_PROBLEM DETAILS_:
Would you count the lines in the material below that include the string "depth"? Only the number is needed.

※ ※ ※

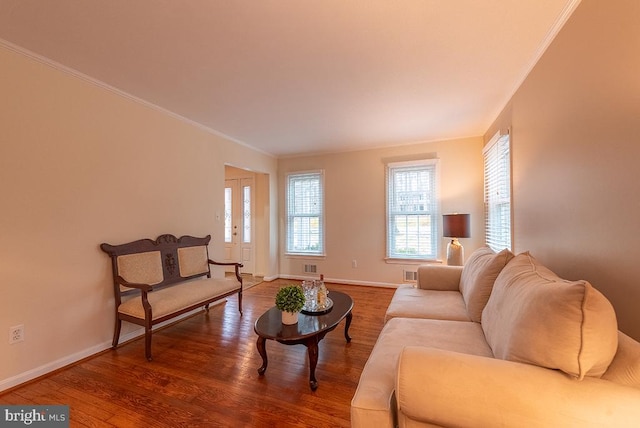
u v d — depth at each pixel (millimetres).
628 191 1243
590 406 903
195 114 3270
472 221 4133
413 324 1896
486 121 3551
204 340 2719
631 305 1238
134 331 2770
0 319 1910
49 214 2166
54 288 2189
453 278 2736
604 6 1379
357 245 4852
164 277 2996
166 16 1674
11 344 1957
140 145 2861
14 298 1973
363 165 4816
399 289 2832
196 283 3111
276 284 4945
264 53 2074
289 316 2062
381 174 4707
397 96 2811
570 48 1679
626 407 887
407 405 1052
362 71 2330
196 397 1839
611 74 1336
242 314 3443
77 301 2334
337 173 4988
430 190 4414
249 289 4617
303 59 2154
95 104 2473
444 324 1896
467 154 4184
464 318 2051
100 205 2508
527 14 1686
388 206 4648
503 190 3100
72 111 2311
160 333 2887
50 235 2170
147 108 2939
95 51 2035
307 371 2146
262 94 2754
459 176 4219
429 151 4387
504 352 1222
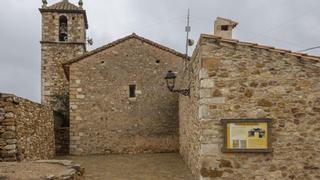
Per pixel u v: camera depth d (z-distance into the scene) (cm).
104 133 1457
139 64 1500
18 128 809
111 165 1115
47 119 1202
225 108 680
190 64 943
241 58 687
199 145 721
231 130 672
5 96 782
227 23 910
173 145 1484
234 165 671
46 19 1886
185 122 1140
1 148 768
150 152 1470
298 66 681
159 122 1484
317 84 676
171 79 941
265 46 684
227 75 685
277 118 677
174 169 1023
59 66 1875
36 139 1012
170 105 1495
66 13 1900
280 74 682
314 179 666
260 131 671
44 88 1856
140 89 1491
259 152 670
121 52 1498
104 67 1482
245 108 679
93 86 1470
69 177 558
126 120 1473
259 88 681
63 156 1381
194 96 842
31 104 959
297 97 678
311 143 672
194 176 852
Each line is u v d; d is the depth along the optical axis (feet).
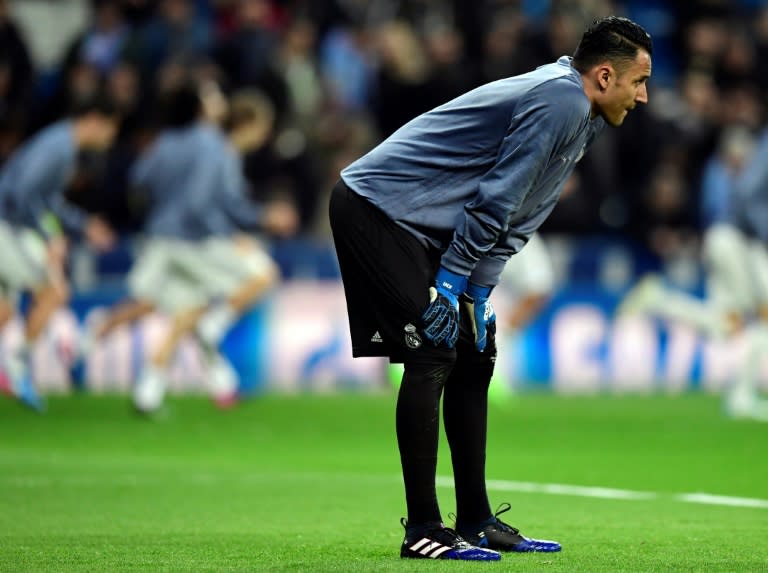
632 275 176.65
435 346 58.34
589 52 58.23
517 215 59.21
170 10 183.32
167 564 57.72
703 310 170.81
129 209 171.32
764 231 147.33
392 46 178.29
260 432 124.88
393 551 61.87
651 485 91.40
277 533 68.23
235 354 162.50
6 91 173.06
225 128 151.23
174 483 89.92
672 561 58.75
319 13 196.95
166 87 166.50
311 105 183.32
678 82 203.10
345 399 156.87
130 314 146.41
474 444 61.52
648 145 180.96
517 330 155.02
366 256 58.95
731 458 107.55
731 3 214.28
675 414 145.48
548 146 56.70
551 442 118.73
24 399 136.46
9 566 57.21
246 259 143.64
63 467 97.81
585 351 174.40
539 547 61.41
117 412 139.54
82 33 182.60
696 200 180.65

※ ※ ※

_ANSWER TO THIS PROBLEM_:
3